After we'd got over that of course then the nightmare began - and that was the fires. the stench, the prevailing chaos, the incessant telephone calls the desperate search for information all conducted against the backdrop of the most appalling weather. It was honestly like living a nightmare.

Q: Do you think we'd be better prepared for it now than we seemed to be in 2001?

Yes, much better prepared. In 2001 foot and mouth seemed like yesterday's problem. It was as if we'd been faced with an outbreak of bubonic plague. Now we know that it's a real and present danger. We've had an outbreak since 2001, there's a lot of foot and mouth disease elsewhere in the world at the moment. We've got a contingency plan now I think which is very much more fit for purpose, flexible.

I think the one lesson we haven't learned is that we're not in any better position now to use vaccination as against slaughter to deal with an outbreak than we were in 2001.

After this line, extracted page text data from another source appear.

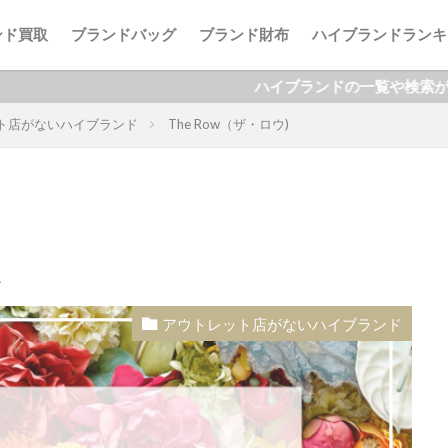
ンド買取
ブランドバッグ
ブランド財布
ハイブランドランキ
ハイブランドの一覧や検索ができます！
ト店がないハイブランド
The Row（ザ・ロウ)
検索
ド
アウトレット店がないハイブランド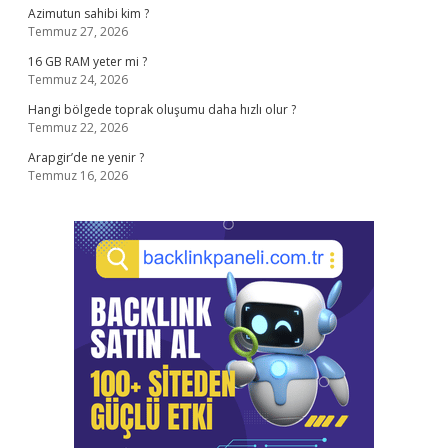
Azimutun sahibi kim ?
Temmuz 27, 2026
16 GB RAM yeter mi ?
Temmuz 24, 2026
Hangi bölgede toprak oluşumu daha hızlı olur ?
Temmuz 22, 2026
Arapgir’de ne yenir ?
Temmuz 16, 2026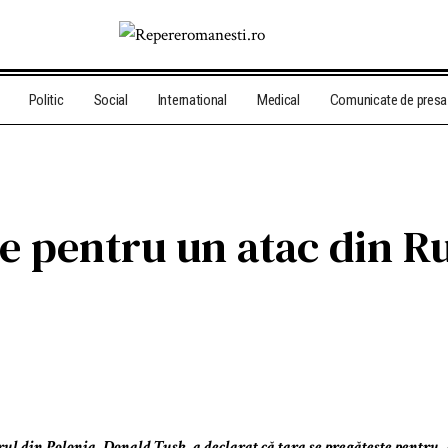
Politic
Social
International
Medical
Comunicate de presa
e pentru un atac din R
l din Polonia, Donald Tusk, a declarat că țara se pregătește pentru „d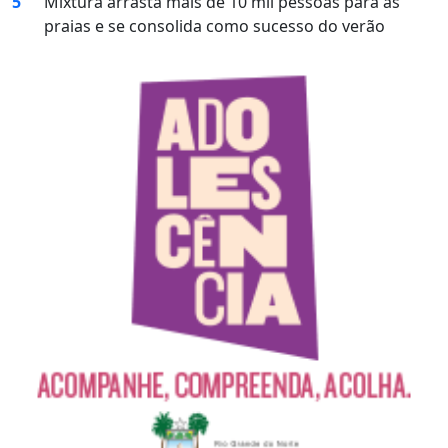
5
Mixtura arrasta mais de 10 mil pessoas para as
praias e se consolida como sucesso do verão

The penalties in terms of our meat and livestock exports are still exactly the same: it takes twice as long to get the export ban on meat lifted or three times as long if you vaccinate as it does if you slaughter so any government anywhere in the world will tend to regard vaccination as a last resort when it ought really to be considered as one of the first resorts.

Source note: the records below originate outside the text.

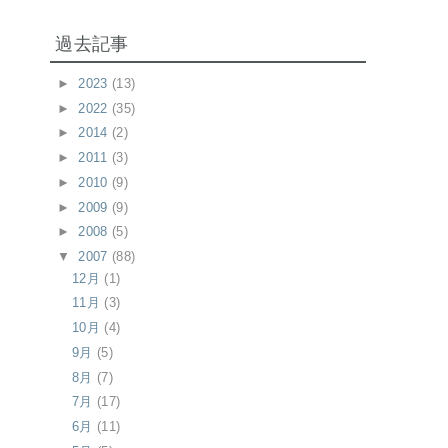
過去記事
►
2023
(13)
►
2022
(35)
►
2014
(2)
►
2011
(3)
►
2010
(9)
►
2009
(9)
►
2008
(5)
▼
2007
(88)
12月
(1)
11月
(3)
10月
(4)
9月
(5)
8月
(7)
7月
(17)
6月
(11)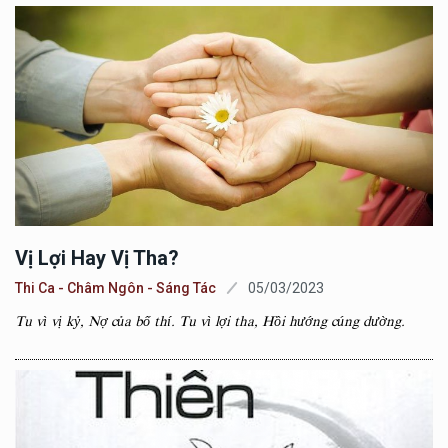
Vị Lợi Hay Vị Tha?
Thi Ca - Châm Ngôn - Sáng Tác
05/03/2023
Tu vì vị kỷ, Nợ của bố thí. Tu vì lợi tha, Hồi hướng cúng dường.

Q: And yet it was the NFU leadership, wasn't it that was very much against the use of vaccination back in 2001

I disagreed with that at the time because I felt that after about the first two or three weeks the public had had enough of seeing images of vast numbers of animals being incinerated on huge pyres; they were sickened by it. They knew that vaccination was available as an alternative and they couldn't understand why the farming community wasn't using that - or why the government rather wasn't using that. And don't forget that animals were slaughtered at a cost of billions of pounds in that outbreak - and most of that could have been avoided had we used vaccination.

Q.As you point out, foot and mouth outbreaks are ongoing at the moment' Turkey, Bulgaria and South Korea, so it seems a long way away but how well protected is the UK against foot and mouth arriving here?

Well I don't think we're any better protected than we were ten years ago.

Of course we don't know how it got here ten years ago but you've got two million British tourists, for example, visiting Turkey every year. There are parts of Turkey where Foot and Mouth is endemic - that's how it spread into Bulgaria, there's an obvious danger that it might come back here. You know, the more virus there is circulating anywhere in the world, the greater the risk to everywhere in the world, the UK included and I think when there is as much virus around in the rest of the world as there is at the moment, I think DEFRA ought to be looking very, very hard at the precautions we have in place and thinking about - for example - requiring travellers on flights from Turkey to dip their feet in disinfectant baths when they arrive in airports in this country. It may be unnecessarily severe but the one lesson that 2001 ought to have taught us is that it's better to be safe than sorry.

Q. Is the risk really that great to warrant that sort of action?

I don't know. But the pattern of disease around the world over the last few months has been actually very similar to the pattern of disease in the run-up to the 2001 outbreak. And as long as you've got the disease in Europe and in South East Asia

I think DEFRA would be wise at the very least to look at the precautions we've got in place at the moment and saying "Are we doing enough to protect ourselves from what is clearly a heightened risk?"